| Recorded information |
--- start ---
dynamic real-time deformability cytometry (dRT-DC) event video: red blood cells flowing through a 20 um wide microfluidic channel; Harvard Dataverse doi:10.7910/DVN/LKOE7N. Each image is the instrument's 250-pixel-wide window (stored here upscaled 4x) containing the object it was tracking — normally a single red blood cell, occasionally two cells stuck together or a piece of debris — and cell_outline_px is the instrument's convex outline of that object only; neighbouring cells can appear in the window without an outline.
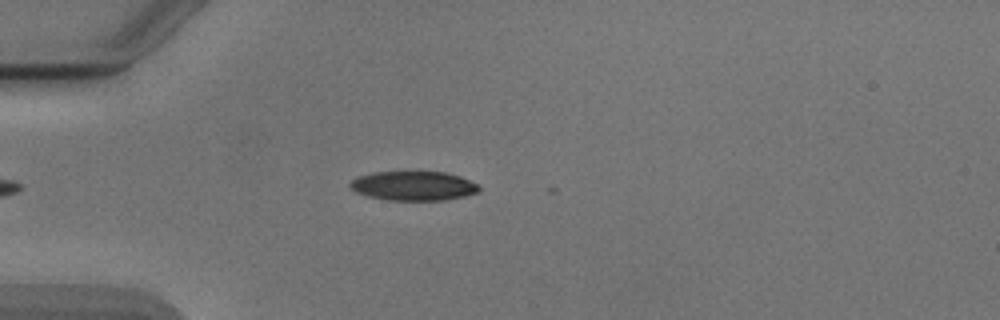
{"species": "Egyptian fruit bat (a non-hibernating species)", "species_latin": "Rousettus aegyptiacus", "temperature_condition": "cold", "stored_images_in_passage": 9, "camera_frame_rate_fps": 3000, "um_per_image_px": 0.085, "animal": {"sex": "male"}, "frame": {"image": 1, "passage_image": 8, "time_ms": 2.333, "image_size_px": [1000, 320], "cell_outline_px": [[480, 192], [464, 196], [444, 200], [388, 200], [368, 196], [356, 192], [348, 184], [352, 180], [360, 176], [372, 172], [412, 168], [448, 172], [460, 176], [476, 184], [480, 188]], "centroid_in_image_um": [35.15, 15.74], "position_along_channel_um": 49.9, "area_um2": 23.0}}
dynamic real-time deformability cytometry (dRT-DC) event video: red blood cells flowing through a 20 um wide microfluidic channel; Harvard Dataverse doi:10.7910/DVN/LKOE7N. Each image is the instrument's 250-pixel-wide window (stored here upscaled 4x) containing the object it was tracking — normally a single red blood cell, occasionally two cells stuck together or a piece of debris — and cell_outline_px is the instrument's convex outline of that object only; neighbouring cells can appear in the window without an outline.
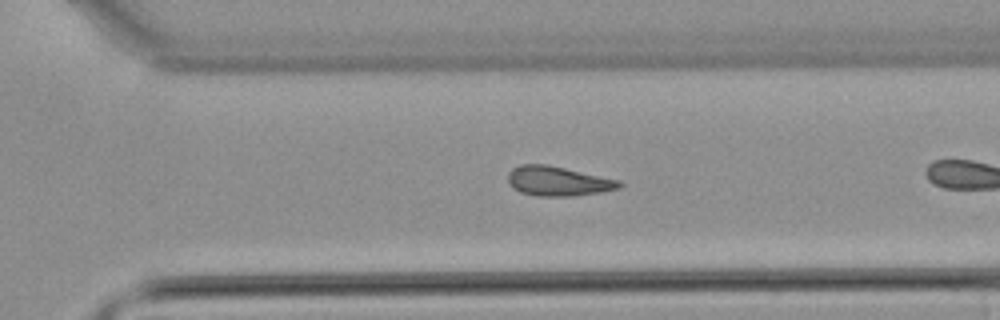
{"species": "common noctule bat (a hibernating species)", "species_latin": "Nyctalus noctula", "temperature_condition": "warm", "stored_images_in_passage": 22, "camera_frame_rate_fps": 3000, "um_per_image_px": 0.085, "animal": {"sex": "male", "body_mass_g": 21.5, "forearm_length_mm": 52.0}, "frame": {"image": 1, "passage_image": 19, "time_ms": 6.0, "image_size_px": [1000, 320], "cell_outline_px": [[624, 184], [620, 188], [600, 192], [572, 196], [536, 196], [520, 192], [512, 188], [508, 184], [508, 172], [512, 168], [520, 164], [548, 164], [620, 180]], "centroid_in_image_um": [47.41, 15.39], "position_along_channel_um": 323.2, "area_um2": 19.42}}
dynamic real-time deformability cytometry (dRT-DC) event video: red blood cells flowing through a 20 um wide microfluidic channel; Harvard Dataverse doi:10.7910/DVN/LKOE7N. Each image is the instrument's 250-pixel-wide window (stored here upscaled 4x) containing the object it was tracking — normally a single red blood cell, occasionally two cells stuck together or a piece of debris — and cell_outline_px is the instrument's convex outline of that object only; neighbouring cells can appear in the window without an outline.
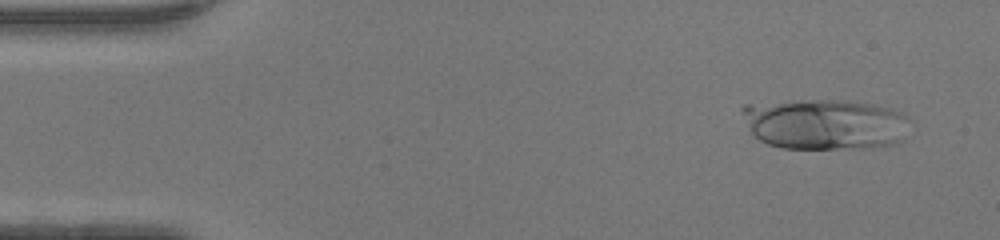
{"species": "human", "species_latin": "Homo sapiens", "temperature_condition": "warm", "stored_images_in_passage": 46, "camera_frame_rate_fps": 3000, "um_per_image_px": 0.085, "donor": {"sex": "female"}, "frame": {"image": 1, "passage_image": 3, "time_ms": 0.667, "image_size_px": [1000, 240], "cell_outline_px": [[908, 116], [900, 140], [892, 144], [864, 148], [784, 148], [768, 144], [760, 140], [752, 132], [740, 108], [744, 104], [812, 100], [848, 100], [872, 104], [892, 108], [904, 112]], "centroid_in_image_um": [70.1, 10.53], "position_along_channel_um": 14.9, "area_um2": 49.01}}
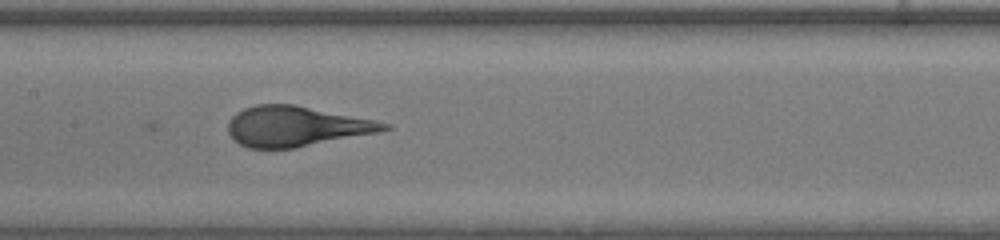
{"frame": {"image": 2, "passage_image": 22, "time_ms": 7.0, "image_size_px": [1000, 240], "cell_outline_px": [[392, 128], [380, 132], [296, 148], [248, 148], [240, 144], [228, 132], [228, 120], [236, 112], [244, 108], [256, 104], [292, 104], [376, 120], [392, 124]], "centroid_in_image_um": [25.19, 10.74], "position_along_channel_um": 182.2, "area_um2": 36.59}}
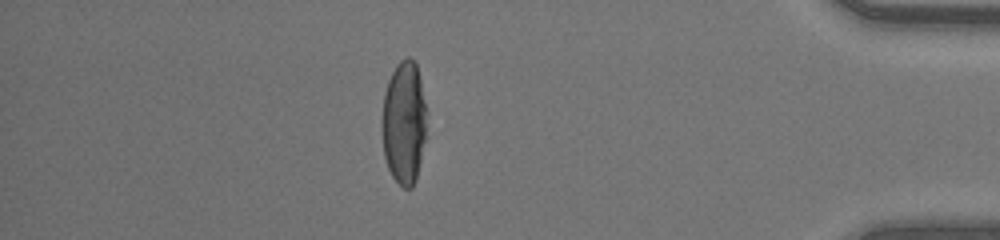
{"frame": {"image": 3, "passage_image": 40, "time_ms": 13.0, "image_size_px": [1000, 240], "cell_outline_px": [[428, 112], [424, 140], [416, 180], [412, 188], [404, 188], [392, 176], [388, 168], [384, 156], [384, 92], [388, 80], [396, 64], [404, 56], [408, 56], [416, 64]], "centroid_in_image_um": [34.37, 10.39], "position_along_channel_um": 400.8, "area_um2": 31.67}}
--- end ---
| What is required |
Transcribe every line from the records above without alteration, and leave out the images.

| Solution to this task |
dynamic real-time deformability cytometry (dRT-DC) event video: red blood cells flowing through a 20 um wide microfluidic channel; Harvard Dataverse doi:10.7910/DVN/LKOE7N. Each image is the instrument's 250-pixel-wide window (stored here upscaled 4x) containing the object it was tracking — normally a single red blood cell, occasionally two cells stuck together or a piece of debris — and cell_outline_px is the instrument's convex outline of that object only; neighbouring cells can appear in the window without an outline.
{"species": "Egyptian fruit bat (a non-hibernating species)", "species_latin": "Rousettus aegyptiacus", "temperature_condition": "cold", "stored_images_in_passage": 9, "camera_frame_rate_fps": 3000, "um_per_image_px": 0.085, "animal": {"sex": "male"}, "frame": {"image": 1, "passage_image": 8, "time_ms": 2.333, "image_size_px": [1000, 320], "cell_outline_px": [[480, 192], [464, 196], [444, 200], [388, 200], [368, 196], [356, 192], [348, 184], [352, 180], [360, 176], [372, 172], [412, 168], [448, 172], [460, 176], [476, 184], [480, 188]], "centroid_in_image_um": [35.15, 15.74], "position_along_channel_um": 49.9, "area_um2": 23.0}}
dynamic real-time deformability cytometry (dRT-DC) event video: red blood cells flowing through a 20 um wide microfluidic channel; Harvard Dataverse doi:10.7910/DVN/LKOE7N. Each image is the instrument's 250-pixel-wide window (stored here upscaled 4x) containing the object it was tracking — normally a single red blood cell, occasionally two cells stuck together or a piece of debris — and cell_outline_px is the instrument's convex outline of that object only; neighbouring cells can appear in the window without an outline.
{"species": "common noctule bat (a hibernating species)", "species_latin": "Nyctalus noctula", "temperature_condition": "warm", "stored_images_in_passage": 22, "camera_frame_rate_fps": 3000, "um_per_image_px": 0.085, "animal": {"sex": "male", "body_mass_g": 21.5, "forearm_length_mm": 52.0}, "frame": {"image": 1, "passage_image": 19, "time_ms": 6.0, "image_size_px": [1000, 320], "cell_outline_px": [[624, 184], [620, 188], [600, 192], [572, 196], [536, 196], [520, 192], [512, 188], [508, 184], [508, 172], [512, 168], [520, 164], [548, 164], [620, 180]], "centroid_in_image_um": [47.41, 15.39], "position_along_channel_um": 323.2, "area_um2": 19.42}}
dynamic real-time deformability cytometry (dRT-DC) event video: red blood cells flowing through a 20 um wide microfluidic channel; Harvard Dataverse doi:10.7910/DVN/LKOE7N. Each image is the instrument's 250-pixel-wide window (stored here upscaled 4x) containing the object it was tracking — normally a single red blood cell, occasionally two cells stuck together or a piece of debris — and cell_outline_px is the instrument's convex outline of that object only; neighbouring cells can appear in the window without an outline.
{"species": "human", "species_latin": "Homo sapiens", "temperature_condition": "warm", "stored_images_in_passage": 46, "camera_frame_rate_fps": 3000, "um_per_image_px": 0.085, "donor": {"sex": "female"}, "frame": {"image": 1, "passage_image": 3, "time_ms": 0.667, "image_size_px": [1000, 240], "cell_outline_px": [[908, 116], [900, 140], [892, 144], [864, 148], [784, 148], [768, 144], [760, 140], [752, 132], [740, 108], [744, 104], [812, 100], [848, 100], [872, 104], [892, 108], [904, 112]], "centroid_in_image_um": [70.1, 10.53], "position_along_channel_um": 14.9, "area_um2": 49.01}}
{"frame": {"image": 2, "passage_image": 22, "time_ms": 7.0, "image_size_px": [1000, 240], "cell_outline_px": [[392, 128], [380, 132], [296, 148], [248, 148], [240, 144], [228, 132], [228, 120], [236, 112], [244, 108], [256, 104], [292, 104], [376, 120], [392, 124]], "centroid_in_image_um": [25.19, 10.74], "position_along_channel_um": 182.2, "area_um2": 36.59}}
{"frame": {"image": 3, "passage_image": 40, "time_ms": 13.0, "image_size_px": [1000, 240], "cell_outline_px": [[428, 112], [424, 140], [416, 180], [412, 188], [404, 188], [392, 176], [388, 168], [384, 156], [384, 92], [388, 80], [396, 64], [404, 56], [408, 56], [416, 64]], "centroid_in_image_um": [34.37, 10.39], "position_along_channel_um": 400.8, "area_um2": 31.67}}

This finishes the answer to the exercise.